O diagnóstico de Guilherme veio relativamente rápido porque ele já tinha histórico de aplasia de medula, outra condição rara que pode aparecer associada. Foram cerca de quatro a cinco meses até a confirmação.
Mesmo com limitações físicas, ele tentava manter a rotina esportiva. A insistência, porém, trazia um peso emocional, já que atividades simples passaram a parecer inalcançáveis.
Novo tratamento
A fase mais difícil ocorreu em 2024. “Eu estava me conformando que aquela seria minha vida para sempre e que estaria preso por conta do tratamento”, diz. Morador da cidade de Resende, eram necessárias longas viagens ao Rio para receber a medicação, que envolviam acordar às cinco da manhã, horas de estrada, infusão no hospital e o retorno exaustivo.

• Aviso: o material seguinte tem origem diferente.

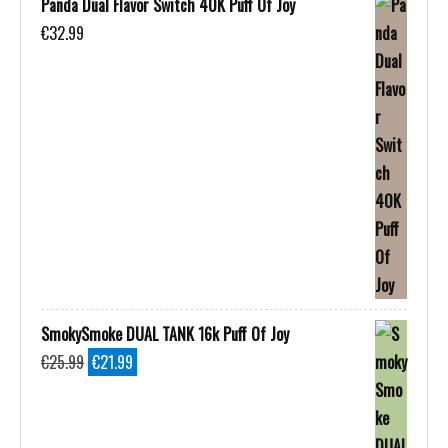
Panda Dual Flavor Switch 40K Puff Of Joy
€
32.99
SmokySmoke DUAL TANK 16k Puff Of Joy
Original
Current
€
25.99
€
21.99
price
price
was:
is:
€25.99.
€21.99.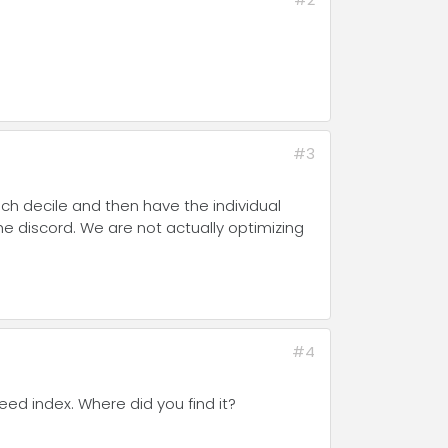
#3
each decile and then have the individual
 the discord. We are not actually optimizing
#4
reed index. Where did you find it?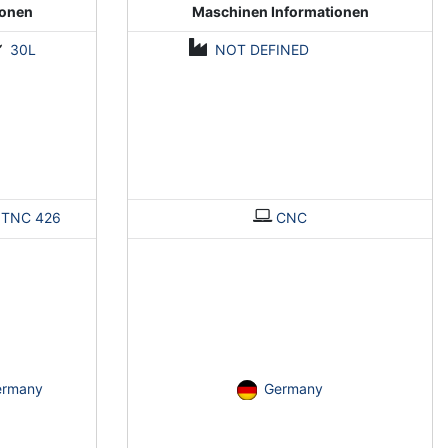
ionen
Maschinen Informationen
30L
NOT DEFINED
>
TNC 426
CNC
ermany
Germany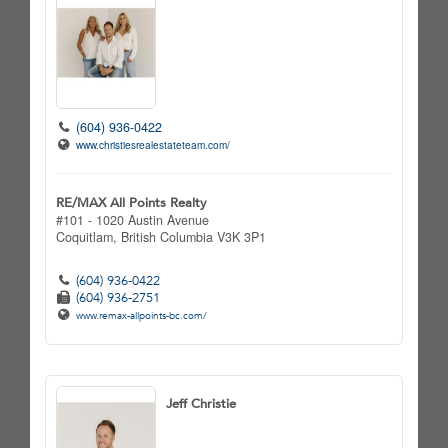
(604) 936-0422
www.christiesrealestateteam.com/
RE/MAX All Points Realty
#101 - 1020 Austin Avenue
Coquitlam,
British Columbia
V3K 3P1
(604) 936-0422
(604) 936-2751
www.remax-allpoints-bc.com/
Jeff Christie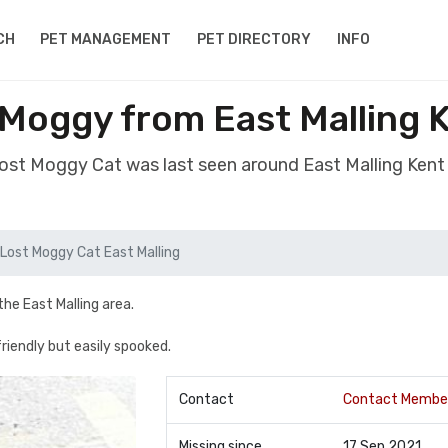
CH
PET MANAGEMENT
PET DIRECTORY
INFO
 Moggy from East Malling 
lost Moggy Cat was last seen around East Malling Ken
Lost Moggy Cat East Malling
he East Malling area.
 friendly but easily spooked.
Contact
Contact Membe
Missing since
17 Sep 2021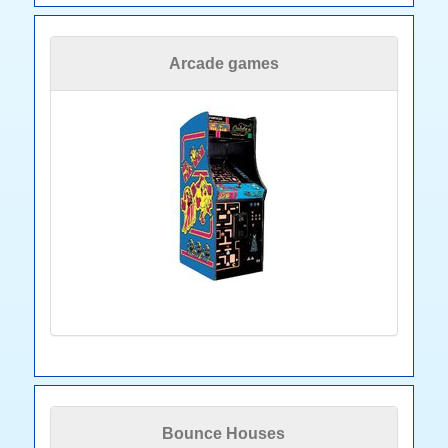
Arcade games
Bounce Houses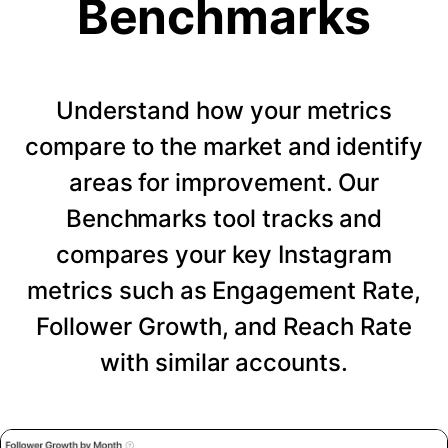
Benchmarks
Understand how your metrics
compare to the market and identify
areas for improvement. Our
Benchmarks tool tracks and
compares your key Instagram
metrics such as Engagement Rate,
Follower Growth, and Reach Rate
with similar accounts.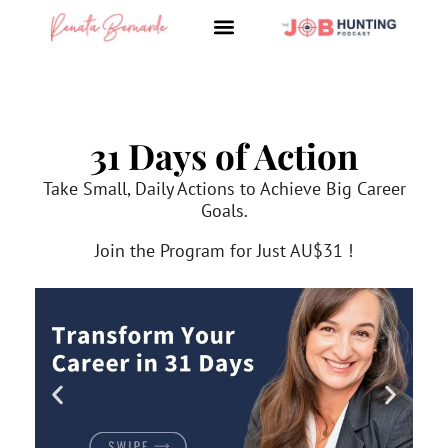
Skip
to
content
31 Days of Action
Take Small, Daily Actions to Achieve Big Career
Goals.
Join the Program for Just AU$31 !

Foi nesse período que surgiu uma nova opção terapêutica, administrada mensalmente por injeção e sem necessidade de deslocamento para a capital. A mudança, segundo ele, mudou sua rotina. “Voltei a praticar esportes com um gás que eu não lembro de ter tido. Comecei a estudar de um jeito que achei que nunca conseguiria”, conta.
Do ponto de vista médico, essa evolução do tratamento representa um avanço importante. “Os avanços recentes mudaram a história natural da HPN. Saímos de uma condição frequentemente fatal para uma doença crônica controlável, com melhora expressiva da sobrevida e da qualidade de vida”, explica Rodolfo.
Guilherme (ao centro) com dois amigos da faculdade de medicina
O médico reforça que reconhecer precocemente os sinais depende de uma ação conjunta. “O diagnóstico precoce é uma responsabilidade compartilhada entre a sociedade, os profissionais de saúde e o sistema público, para que os pacientes tenham acesso ao tratamento certo no tempo certo”, destaca.
A melhora física e emocional também influenciou a escolha profissional de Guilherme. Ao longo do tratamento, ele decidiu tentar uma vaga em medicina, inspirado pelos especialistas que o acompanharam.
Hoje, mora sozinho em Valença, também no RJ, e está no segundo período do curso. Ainda não sabe qual área seguirá, mas admite que doenças raras chamam sua atenção. “Tive a sorte de ser tratado em um grande centro e por médicos competentes. Isso fez diferença no desfecho da minha doença”, finaliza.